Le seul bémol reste cependant la non rétroactivité de la loi décidée par les législateurs qui ramène ainsi les compteurs à zéro et n’exclu en aucun cas une nouvelle candidature de l’actuel président. Un coup de poker réussi pour Faure Gnassingbé, dont le parti Unir (Union pour la République) détient les deux tiers des sièges au parlement à la suite des dernières législatives du 20 décembre 2018 marquées par le boycott de l’opposition. Les représentants du peuple ont également profité de cette reforme pour renforcer le statut des anciens présidents de la République en précisant dans l’article 75 que « Les anciens présidents de la République sont, de plein droit, membres à vie du Sénat. Ils ne peuvent être ni poursuivis, ni arrêtés, ni détenus, ni jugés pour les actes posés pendant leurs mandats présidentiels. »

Investi président du Togo le 7 février 2005 par l’armée à la suite de la mort son père, Gnassingbé Eyadema, le président Faure Essozimna Gnassingbé Eyadéma cumule 15 ans à la tête du Togo. Les dispositions de la nouvelle constitution togolaise lui donnent l’opportunité de rester encore aux affaires pendant une dizaine d’années.

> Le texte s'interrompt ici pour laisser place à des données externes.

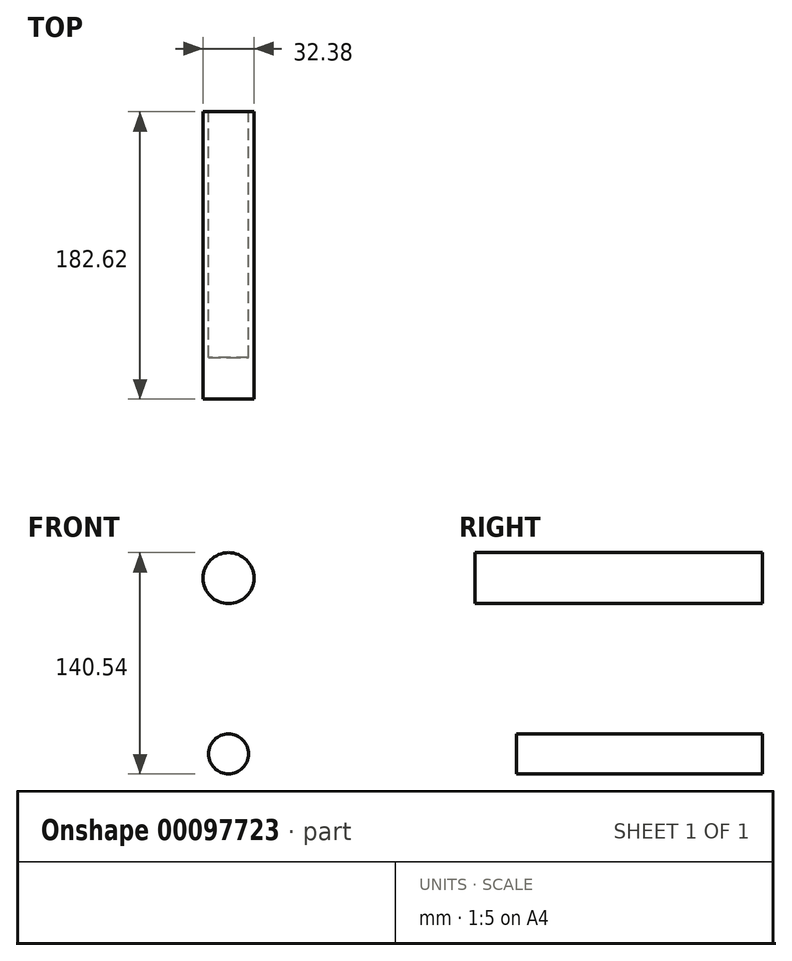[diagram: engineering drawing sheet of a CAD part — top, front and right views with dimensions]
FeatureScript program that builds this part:
annotation { "Feature Type Name" : "Feature", "Feature Type Description" : "" }
export const myFeature = defineFeature(function(context is Context, id is Id, definition is map)
    precondition{}
    {
        {
            var Q0;
            Q0=qCreatedBy(makeId("Front.planeOp"),FACE);
            var sketch = newSketch(context, id + "F0", { "sketchPlane" : qUnion([Q0])});
            skCircle(sketch, "E0", {"center": v(0, 0) * mm, "radius": 12.7 * mm});
            skSolve(sketch);
        }
        {
            var Q0;
            Q0 = qSketchRegion(id + "F0", true);
            extrude(context, id + "F1", {"entities" : qUnion([Q0]), "depth" : 156.1 * mm});
        }
        {
            var Q0;
            Q0=qCreatedBy(makeId("Top.planeOp"),FACE);
            var sketch = newSketch(context, id + "F2", { "sketchPlane" : qUnion([Q0])});
            skCircle(sketch, "E1", {"center": v(0, -30.22) * mm, "radius": 8.9 * mm});
            skCircle(sketch, "E2", {"center": v(0, -132.27) * mm, "radius": 11.47 * mm});
            skSolve(sketch);
        }
        {
            var Q0;
            Q0=sQuery(id+"F2.wireOp",EDGE,"E2");
            extrude(context, id + "F3", {"bodyType" : ToolBodyType.SURFACE, "surfaceEntities" : qUnion([Q0]), "depth" : 100.3 * mm});
        }
        {
            var Q0;
            Q0=qCreatedBy(makeId("Front.planeOp"),FACE);
            var sketch = newSketch(context, id + "F4", { "sketchPlane" : qUnion([Q0])});
            skCircle(sketch, "E3", {"center": v(0, 111.65) * mm, "radius": 16.19 * mm});
            skSolve(sketch);
        }
        {
            var Q0;
            Q0 = qSketchRegion(id + "F4", true);
            extrude(context, id + "F5", {"entities" : qUnion([Q0]), "operationType" : NewBodyOperationType.ADD, "depth" : 182.62 * mm});
        }
        {
            var Q0;
            Q0=qCreatedBy(makeId("Front.planeOp"),FACE);
            var sketch = newSketch(context, id + "F6", { "sketchPlane" : qUnion([Q0])});
            skCircle(sketch, "E4", {"center": v(0, 0) * mm, "radius": 9.6 * mm});
            skSolve(sketch);
        }
        {
            var Q0;
            Q0=sQuery(id+"F6.wireOp",EDGE,"E4");
            extrude(context, id + "F7", {"bodyType" : ToolBodyType.SURFACE, "surfaceEntities" : qUnion([Q0]), "depth" : 317.27 * mm});
        }
    });
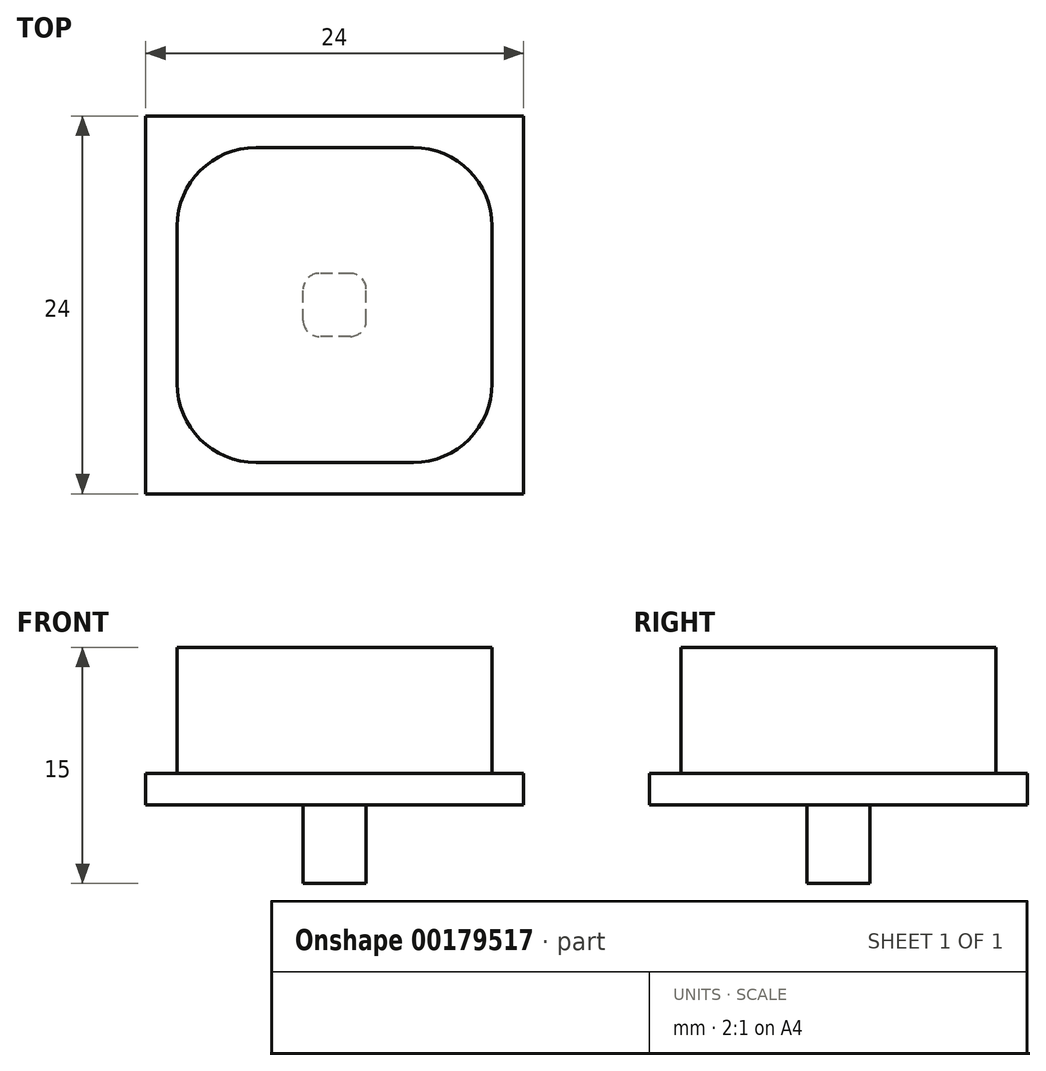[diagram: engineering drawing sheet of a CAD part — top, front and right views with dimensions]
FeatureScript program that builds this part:
annotation { "Feature Type Name" : "Feature", "Feature Type Description" : "" }
export const myFeature = defineFeature(function(context is Context, id is Id, definition is map)
    precondition{}
    {
        {
            var Q0;
            Q0=qCreatedBy(makeId("Top.planeOp"),FACE);
            var sketch = newSketch(context, id + "F0", { "sketchPlane" : qUnion([Q0])});
            skPoint(sketch, "E0.middle", {"position": v(0, 0) * mm});
            skLineSegment(sketch, "E1.bottom", {"start": v(2, -2) * mm, "end": v(-2, -2) * mm});
            skLineSegment(sketch, "E1.top", {"start": v(2, 2) * mm, "end": v(-2, 2) * mm});
            skLineSegment(sketch, "E1.left", {"start": v(2, -2) * mm, "end": v(2, 2) * mm});
            skLineSegment(sketch, "E1.right", {"start": v(-2, -2) * mm, "end": v(-2, 2) * mm});
            skCircle(sketch, "E2", {"center": v(0, 0) * mm, "radius": 1.6 * mm});
            skLineSegment(sketch, "E3.bottom", {"start": v(10, -10) * mm, "end": v(-10, -10) * mm});
            skLineSegment(sketch, "E3.top", {"start": v(10, 10) * mm, "end": v(-10, 10) * mm});
            skLineSegment(sketch, "E3.left", {"start": v(10, -10) * mm, "end": v(10, 10) * mm});
            skLineSegment(sketch, "E3.right", {"start": v(-10, -10) * mm, "end": v(-10, 10) * mm});
            skLineSegment(sketch, "E4.bottom", {"start": v(12, -12) * mm, "end": v(-12, -12) * mm});
            skLineSegment(sketch, "E4.top", {"start": v(12, 12) * mm, "end": v(-12, 12) * mm});
            skLineSegment(sketch, "E4.left", {"start": v(12, -12) * mm, "end": v(12, 12) * mm});
            skLineSegment(sketch, "E4.right", {"start": v(-12, -12) * mm, "end": v(-12, 12) * mm});
            skSolve(sketch);
        }
        {
            var Q0;
            Q0=makeQuery(id+"F0.imprint","IMPRINT",FACE,{"disambiguationData":[TD([[makeQuery(id+"F0.imprint","IMPRINT",EDGE,{"derivedFrom":sQuery(id+"F0.wireOp",EDGE,"E1.bottom")}),1.0]])]});
            var Q1;
            Q1=makeQuery(id+"F0.imprint","IMPRINT",FACE,{"disambiguationData":[TD([[makeQuery(id+"F0.imprint","IMPRINT",EDGE,{"derivedFrom":sQuery(id+"F0.wireOp",EDGE,"E2")}),1.0]])]});
            var Q2;
            Q2=makeQuery(id+"F0.imprint","IMPRINT",FACE,{"disambiguationData":[TD([[makeQuery(id+"F0.imprint","IMPRINT",EDGE,{"derivedFrom":sQuery(id+"F0.wireOp",EDGE,"E1.bottom")}),-1.0]])]});
            extrude(context, id + "F1", {"entities" : qUnion([Q0, Q1, Q2]), "depth" : 10 * mm});
        }
        {
            var Q0;
            Q0=makeQuery(id+"F0.imprint","IMPRINT",FACE,{"disambiguationData":[TD([[makeQuery(id+"F0.imprint","IMPRINT",EDGE,{"derivedFrom":sQuery(id+"F0.wireOp",EDGE,"E3.bottom")}),1.0]])]});
            extrude(context, id + "F2", {"entities" : qUnion([Q0]), "operationType" : NewBodyOperationType.ADD, "depth" : 2 * mm});
        }
        {
            var Q0;
            Q0=makeQuery(id+"F0.imprint","IMPRINT",FACE,{"disambiguationData":[TD([[makeQuery(id+"F0.imprint","IMPRINT",EDGE,{"derivedFrom":sQuery(id+"F0.wireOp",EDGE,"E1.bottom")}),-1.0]])]});
            var Q1;
            Q1=makeQuery(id+"F0.imprint","IMPRINT",FACE,{"disambiguationData":[TD([[makeQuery(id+"F0.imprint","IMPRINT",EDGE,{"derivedFrom":sQuery(id+"F0.wireOp",EDGE,"E2")}),1.0]])]});
            extrude(context, id + "F3", {"entities" : qUnion([Q0, Q1]), "operationType" : NewBodyOperationType.ADD, "oppositeDirection" : true, "depth" : 5 * mm});
        }
        {
            var Q0;
            Q0=sQuery(id+"F0.wireOp",EDGE,"E2");
            extrude(context, id + "F4", {"bodyType" : ToolBodyType.SURFACE, "surfaceEntities" : qUnion([Q0]), "endBound" : BoundingType.SYMMETRIC, "oppositeDirection" : true, "depth" : 7 * mm});
        }
        {
            var Q0;
            Q0=makeQuery(id+"F1.opExtrude","SWEPT_EDGE",EDGE,{"disambiguationData":[OSD([sQuery(id+"F0.wireOp",EDGE,"E3.bottom"),sQuery(id+"F0.wireOp",EDGE,"E3.right")])]});
            fillet(context, id + "F5", {"entities" : qUnion([Q0]), "radius" : 5 * mm, "tangentPropagation" : true, "allowEdgeOverflow" : false});
        }
        {
            var Q0;
            Q0=makeQuery(id+"F1.opExtrude","SWEPT_EDGE",EDGE,{"disambiguationData":[OSD([sQuery(id+"F0.wireOp",EDGE,"E3.bottom"),sQuery(id+"F0.wireOp",EDGE,"E3.left")])]});
            var Q1;
            Q1=makeQuery(id+"F1.opExtrude","SWEPT_EDGE",EDGE,{"disambiguationData":[OSD([sQuery(id+"F0.wireOp",EDGE,"E3.top"),sQuery(id+"F0.wireOp",EDGE,"E3.left")])]});
            var Q2;
            Q2=makeQuery(id+"F1.opExtrude","SWEPT_EDGE",EDGE,{"disambiguationData":[OSD([sQuery(id+"F0.wireOp",EDGE,"E3.top"),sQuery(id+"F0.wireOp",EDGE,"E3.right")])]});
            fillet(context, id + "F6", {"entities" : qUnion([Q0, Q1, Q2]), "radius" : 5 * mm, "tangentPropagation" : true, "allowEdgeOverflow" : false});
        }
        {
            var Q0;
            Q0=makeQuery(id+"F3.opExtrude","SWEPT_EDGE",EDGE,{"disambiguationData":[OSD([sQuery(id+"F0.wireOp",EDGE,"E1.top"),sQuery(id+"F0.wireOp",EDGE,"E1.left")])]});
            var Q1;
            Q1=makeQuery(id+"F3.opExtrude","SWEPT_EDGE",EDGE,{"disambiguationData":[OSD([sQuery(id+"F0.wireOp",EDGE,"E1.bottom"),sQuery(id+"F0.wireOp",EDGE,"E1.left")])]});
            var Q2;
            Q2=makeQuery(id+"F3.opExtrude","SWEPT_EDGE",EDGE,{"disambiguationData":[OSD([sQuery(id+"F0.wireOp",EDGE,"E1.bottom"),sQuery(id+"F0.wireOp",EDGE,"E1.right")])]});
            var Q3;
            Q3=makeQuery(id+"F3.opExtrude","SWEPT_EDGE",EDGE,{"disambiguationData":[OSD([sQuery(id+"F0.wireOp",EDGE,"E1.top"),sQuery(id+"F0.wireOp",EDGE,"E1.right")])]});
            fillet(context, id + "F7", {"entities" : qUnion([Q0, Q1, Q2, Q3]), "radius" : 1 * mm, "tangentPropagation" : true, "allowEdgeOverflow" : false});
        }
    });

L’opposition quand à elle peut néanmoins se consoler par l’instauration dans le nouveau texte, d’un scrutin présidentiel uninominal majoritaire à deux tours (contre un auparavant.) Mais faudrait il encore qu’elle accorde ses violons pour pouvoir renverser l’actuel président, 53 ans qui bénéficie du soutient sans faille de ses partisans qui ont manifesté leur désir de le voir de nouveau porter les couleurs du parti à l’élection présidentielle, et qui restent convaincus qu’il est  l’homme de la situation qui a permis depuis 2015 au Togo de réaliser des avancées considérables en termes de développement économique comme en témoigne le dernier classement du rapport Doing Business 2020 publié depuis Washington aux Etats-Unis.  

Avec un beau visage dans le domaine des affaires, le pays dirigé par Faure Gnassingbé  selon cette étude de la Banque mondiale  sur la facilité de faire des affaires dans le monde, est classé 3e pays le plus réformateur au monde devant des géants tels que la Chine et l’Inde. Parmi les indicateurs ayant favorisé cette percée, la réduction des frais de permis de construire, la création d’entreprises, l’accès à l’énergie  et le transfert de propriété.